Source text:
Exclusion Criteria Related to Inflammatory Bowel Disease:

  • Prior extensive colonic resection, subtotal or total colectomy, or planned surgery for UC
  • Past or present ileostomy or colostomy
  • Diagnosis of indeterminate colitis
  • Suspicion of ischemic colitis, radiation colitis, or microscopic colitis
  • Diagnosis of toxic megacolon within 12 months of initial screening visit
  • Any diagnosis of Crohn's disease
  • Past or present fistula or abdominal abscess
  • A history or current evidence of colonic mucosal dysplasia
  • Patients with any stricture (stenosis) of the colon
  • Patients with history or evidence of adenomatous colonic polyps that have not been removed

Exclusion Criteria Related to Prior or Concomitant Therapy:

  • Prior treatment with TNF-alpha antagonists
  • Any prior treatment with etrolizumab or other anti integrin agents
  • Any prior treatment with rituximab
  • Any treatment with tofacitinib during screening
  • Any prior treatment with anti-adhesion molecules
  • Use of IV steroids within 30 days prior to screening with the exception of a single administration of IV steroid
  • Use of agents that deplete B or T cells
  • Use of anakinra, abatacept, cyclosporine, sirolimus, or mycophenolate mofetil (MMF) within 4 weeks prior to randomization
  • Chronic nonsteroidal anti inflammatory drug (NSAID) use
  • Patients who are currently using anticoagulants including, but not limited to, warfarin, heparin, enoxaparin, dabigatran, apixaban, rivaroxaban
  • Patients who have received treatment with corticosteroid enemas/suppositories and/or topical (rectal) 5 ASA preparations within 2 weeks prior to randomization
  • Apheresis (i.e., Adacolumn apheresis) within 2 weeks prior to randomization
  • Received any investigational treatment including investigational vaccines within 5 half lives of the investigational product or 28 days after the last dose, whichever is greater, prior to randomization
  • History of moderate or severe allergic or anaphylactic/anaphylactoid reactions to chimeric, human, or humanized antibodies, fusion proteins, or murine proteins or hypersensitivity to etrolizumab (active drug substance) or any of the excipients (L histidine, L-arginine, succinic acid, polysorbate 20)

Using the information:
[A] Answer these questions about the trial exclusion criteria:
(i) Within how many months of the initial screening visit does a diagnosis of toxic megacolon exclude a patient?
(ii) Which drug is excluded only when used during screening?
(iii) Which excipients of etrolizumab are named?
[B] Continue the trial exclusion criteria from the allergy item onward.

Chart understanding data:
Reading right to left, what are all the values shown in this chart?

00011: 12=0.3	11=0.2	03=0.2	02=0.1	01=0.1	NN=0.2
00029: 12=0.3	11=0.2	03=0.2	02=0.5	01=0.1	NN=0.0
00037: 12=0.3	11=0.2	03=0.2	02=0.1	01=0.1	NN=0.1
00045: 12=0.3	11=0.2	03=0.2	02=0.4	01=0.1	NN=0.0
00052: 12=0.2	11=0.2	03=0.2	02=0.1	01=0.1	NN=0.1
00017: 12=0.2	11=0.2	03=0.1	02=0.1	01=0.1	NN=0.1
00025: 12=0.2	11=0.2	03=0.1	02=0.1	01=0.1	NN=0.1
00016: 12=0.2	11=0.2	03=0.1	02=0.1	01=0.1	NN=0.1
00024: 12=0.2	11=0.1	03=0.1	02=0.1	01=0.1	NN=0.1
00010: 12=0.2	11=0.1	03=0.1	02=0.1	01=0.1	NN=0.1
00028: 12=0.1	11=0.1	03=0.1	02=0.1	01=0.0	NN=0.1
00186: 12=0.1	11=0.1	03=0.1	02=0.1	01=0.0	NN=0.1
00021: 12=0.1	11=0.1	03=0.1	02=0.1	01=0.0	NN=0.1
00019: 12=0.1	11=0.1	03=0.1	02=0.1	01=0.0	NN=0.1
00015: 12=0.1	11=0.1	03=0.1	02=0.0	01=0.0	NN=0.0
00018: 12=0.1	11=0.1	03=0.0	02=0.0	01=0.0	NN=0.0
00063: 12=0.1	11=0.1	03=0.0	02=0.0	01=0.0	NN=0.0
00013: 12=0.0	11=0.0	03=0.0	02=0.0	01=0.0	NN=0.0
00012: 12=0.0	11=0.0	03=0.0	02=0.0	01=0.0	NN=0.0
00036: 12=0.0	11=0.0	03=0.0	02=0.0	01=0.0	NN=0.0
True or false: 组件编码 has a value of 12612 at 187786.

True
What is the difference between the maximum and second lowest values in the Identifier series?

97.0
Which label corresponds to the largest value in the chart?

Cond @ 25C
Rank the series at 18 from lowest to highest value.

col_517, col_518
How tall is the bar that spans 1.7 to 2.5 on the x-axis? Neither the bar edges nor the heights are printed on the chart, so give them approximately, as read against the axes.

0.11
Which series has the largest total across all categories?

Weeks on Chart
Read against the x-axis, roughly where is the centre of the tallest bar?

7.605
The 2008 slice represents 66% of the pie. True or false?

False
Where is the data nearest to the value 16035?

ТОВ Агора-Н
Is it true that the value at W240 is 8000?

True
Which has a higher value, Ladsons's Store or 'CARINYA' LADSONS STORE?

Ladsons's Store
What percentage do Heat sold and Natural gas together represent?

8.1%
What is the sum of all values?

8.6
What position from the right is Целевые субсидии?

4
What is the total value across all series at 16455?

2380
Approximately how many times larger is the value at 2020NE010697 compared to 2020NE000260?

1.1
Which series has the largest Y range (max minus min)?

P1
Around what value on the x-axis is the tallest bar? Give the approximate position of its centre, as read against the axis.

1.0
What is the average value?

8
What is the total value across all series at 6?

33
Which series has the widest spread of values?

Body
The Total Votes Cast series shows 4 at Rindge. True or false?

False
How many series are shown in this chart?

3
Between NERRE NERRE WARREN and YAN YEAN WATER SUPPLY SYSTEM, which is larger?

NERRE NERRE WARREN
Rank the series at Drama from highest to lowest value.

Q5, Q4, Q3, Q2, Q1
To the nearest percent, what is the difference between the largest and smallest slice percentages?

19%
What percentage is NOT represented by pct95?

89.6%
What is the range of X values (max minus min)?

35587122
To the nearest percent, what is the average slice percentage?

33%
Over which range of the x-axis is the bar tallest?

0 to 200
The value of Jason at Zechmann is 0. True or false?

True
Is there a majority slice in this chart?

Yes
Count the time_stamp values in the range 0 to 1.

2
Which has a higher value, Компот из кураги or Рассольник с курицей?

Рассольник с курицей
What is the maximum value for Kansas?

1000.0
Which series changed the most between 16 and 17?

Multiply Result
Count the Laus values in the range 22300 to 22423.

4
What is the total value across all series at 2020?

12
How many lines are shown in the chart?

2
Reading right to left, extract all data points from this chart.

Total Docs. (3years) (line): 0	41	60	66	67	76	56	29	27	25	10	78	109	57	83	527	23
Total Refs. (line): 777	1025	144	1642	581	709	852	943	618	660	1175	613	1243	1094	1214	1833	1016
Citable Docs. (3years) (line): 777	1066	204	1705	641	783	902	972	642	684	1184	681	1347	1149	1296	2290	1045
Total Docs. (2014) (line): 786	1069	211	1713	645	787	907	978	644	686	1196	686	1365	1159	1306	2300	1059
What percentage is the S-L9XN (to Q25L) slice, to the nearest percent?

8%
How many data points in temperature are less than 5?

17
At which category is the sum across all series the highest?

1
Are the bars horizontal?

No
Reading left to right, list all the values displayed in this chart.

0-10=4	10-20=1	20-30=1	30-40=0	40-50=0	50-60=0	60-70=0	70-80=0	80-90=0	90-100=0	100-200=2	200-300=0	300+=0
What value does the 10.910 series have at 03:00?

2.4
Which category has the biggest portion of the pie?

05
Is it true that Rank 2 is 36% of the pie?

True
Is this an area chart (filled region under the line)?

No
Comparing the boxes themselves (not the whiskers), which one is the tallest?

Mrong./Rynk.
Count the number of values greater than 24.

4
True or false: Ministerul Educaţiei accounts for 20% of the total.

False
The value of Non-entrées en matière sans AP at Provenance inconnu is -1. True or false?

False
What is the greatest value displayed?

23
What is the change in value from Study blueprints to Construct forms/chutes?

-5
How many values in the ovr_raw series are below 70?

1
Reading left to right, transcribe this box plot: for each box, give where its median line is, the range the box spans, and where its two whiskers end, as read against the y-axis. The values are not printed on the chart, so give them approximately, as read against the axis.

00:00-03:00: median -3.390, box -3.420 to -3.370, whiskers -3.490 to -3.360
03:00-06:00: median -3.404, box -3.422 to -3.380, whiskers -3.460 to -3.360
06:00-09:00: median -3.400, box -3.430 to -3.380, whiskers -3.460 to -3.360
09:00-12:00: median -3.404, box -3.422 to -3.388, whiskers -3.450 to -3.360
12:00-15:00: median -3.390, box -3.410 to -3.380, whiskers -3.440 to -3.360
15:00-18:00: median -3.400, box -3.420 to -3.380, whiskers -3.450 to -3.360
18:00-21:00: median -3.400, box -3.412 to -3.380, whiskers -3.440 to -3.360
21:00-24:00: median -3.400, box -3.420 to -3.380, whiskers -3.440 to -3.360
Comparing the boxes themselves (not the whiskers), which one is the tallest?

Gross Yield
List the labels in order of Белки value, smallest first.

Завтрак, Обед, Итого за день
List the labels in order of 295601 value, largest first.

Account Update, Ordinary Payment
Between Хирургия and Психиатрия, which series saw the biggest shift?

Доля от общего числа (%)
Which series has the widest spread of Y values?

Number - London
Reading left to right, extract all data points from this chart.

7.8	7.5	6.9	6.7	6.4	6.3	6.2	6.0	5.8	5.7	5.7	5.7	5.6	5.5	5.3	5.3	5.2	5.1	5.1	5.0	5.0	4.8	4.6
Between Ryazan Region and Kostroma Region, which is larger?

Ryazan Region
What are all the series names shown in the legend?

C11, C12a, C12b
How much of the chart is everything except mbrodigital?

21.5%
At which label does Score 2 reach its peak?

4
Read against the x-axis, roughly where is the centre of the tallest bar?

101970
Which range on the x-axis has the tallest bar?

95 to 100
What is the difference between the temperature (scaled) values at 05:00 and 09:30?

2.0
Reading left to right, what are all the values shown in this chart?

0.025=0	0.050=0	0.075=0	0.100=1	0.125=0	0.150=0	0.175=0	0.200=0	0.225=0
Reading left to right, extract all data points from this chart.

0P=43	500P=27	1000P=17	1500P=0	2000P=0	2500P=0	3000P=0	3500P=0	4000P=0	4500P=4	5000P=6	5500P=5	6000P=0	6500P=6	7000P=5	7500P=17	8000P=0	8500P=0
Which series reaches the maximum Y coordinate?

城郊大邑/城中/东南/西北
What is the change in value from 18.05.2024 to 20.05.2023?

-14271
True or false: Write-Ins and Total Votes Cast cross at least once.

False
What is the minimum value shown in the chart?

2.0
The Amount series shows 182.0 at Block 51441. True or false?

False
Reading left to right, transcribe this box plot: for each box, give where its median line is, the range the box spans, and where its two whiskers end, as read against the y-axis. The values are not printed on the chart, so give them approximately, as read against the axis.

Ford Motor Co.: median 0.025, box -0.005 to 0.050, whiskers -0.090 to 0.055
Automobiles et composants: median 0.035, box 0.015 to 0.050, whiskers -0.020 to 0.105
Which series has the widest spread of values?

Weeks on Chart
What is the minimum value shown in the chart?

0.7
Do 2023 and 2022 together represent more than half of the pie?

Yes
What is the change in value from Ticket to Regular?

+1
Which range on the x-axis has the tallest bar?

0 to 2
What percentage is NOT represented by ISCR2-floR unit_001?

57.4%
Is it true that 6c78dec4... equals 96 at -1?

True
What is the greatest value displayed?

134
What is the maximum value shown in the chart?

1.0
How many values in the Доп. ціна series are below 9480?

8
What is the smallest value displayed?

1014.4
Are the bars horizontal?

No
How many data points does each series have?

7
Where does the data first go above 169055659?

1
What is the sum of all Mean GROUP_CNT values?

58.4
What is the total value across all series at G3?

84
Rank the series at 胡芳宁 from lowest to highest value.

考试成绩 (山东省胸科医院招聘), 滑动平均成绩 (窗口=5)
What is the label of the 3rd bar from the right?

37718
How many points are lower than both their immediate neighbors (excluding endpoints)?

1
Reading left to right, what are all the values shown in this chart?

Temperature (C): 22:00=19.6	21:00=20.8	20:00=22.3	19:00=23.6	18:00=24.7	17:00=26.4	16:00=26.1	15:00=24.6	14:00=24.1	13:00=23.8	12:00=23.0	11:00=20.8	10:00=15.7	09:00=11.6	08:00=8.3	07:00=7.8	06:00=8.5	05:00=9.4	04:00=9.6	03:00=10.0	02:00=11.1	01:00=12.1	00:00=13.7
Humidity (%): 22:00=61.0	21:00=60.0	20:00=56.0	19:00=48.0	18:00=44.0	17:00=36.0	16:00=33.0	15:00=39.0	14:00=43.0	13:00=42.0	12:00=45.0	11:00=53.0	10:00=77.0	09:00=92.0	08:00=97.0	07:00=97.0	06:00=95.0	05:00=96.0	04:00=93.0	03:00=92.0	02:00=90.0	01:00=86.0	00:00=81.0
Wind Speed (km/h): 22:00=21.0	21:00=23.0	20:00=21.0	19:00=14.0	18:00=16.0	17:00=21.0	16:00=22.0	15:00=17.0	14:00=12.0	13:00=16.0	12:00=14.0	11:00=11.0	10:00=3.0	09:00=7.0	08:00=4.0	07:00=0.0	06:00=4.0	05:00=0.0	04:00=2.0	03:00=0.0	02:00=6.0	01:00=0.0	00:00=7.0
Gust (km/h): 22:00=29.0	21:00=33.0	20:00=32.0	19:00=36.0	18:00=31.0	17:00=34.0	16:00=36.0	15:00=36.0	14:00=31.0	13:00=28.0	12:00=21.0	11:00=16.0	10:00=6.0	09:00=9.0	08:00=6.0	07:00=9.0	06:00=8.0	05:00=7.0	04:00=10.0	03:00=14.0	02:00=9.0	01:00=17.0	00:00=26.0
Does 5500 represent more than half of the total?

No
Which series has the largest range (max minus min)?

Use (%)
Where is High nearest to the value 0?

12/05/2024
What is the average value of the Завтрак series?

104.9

List of answers:
[A]
(i) 12 months
(ii) Tofacitinib
(iii) L histidine, L-arginine, succinic acid, and polysorbate 20

[B]
  • Patients administered tube feeding, defined formula diets, or parenteral alimentation/nutrition who have not discontinued these treatments within 3 weeks prior to randomization

Exclusion Criteria Related to General Safety:

  • Pregnant or lactating
  • Lack of peripheral venous access
  • Hospitalization (other than for elective reasons) during the screening period
  • Significant uncontrolled comorbidity, such as cardiac (e.g., moderate to severe heart failure New York Heart Association Class III/IV), pulmonary, renal, hepatic, endocrine, or gastrointestinal disorders
  • Neurological conditions or diseases that may interfere with monitoring for PML
  • History of demyelinating disease
  • Clinically significant abnormalities on screening neurologic examination (PML Objective Checklist)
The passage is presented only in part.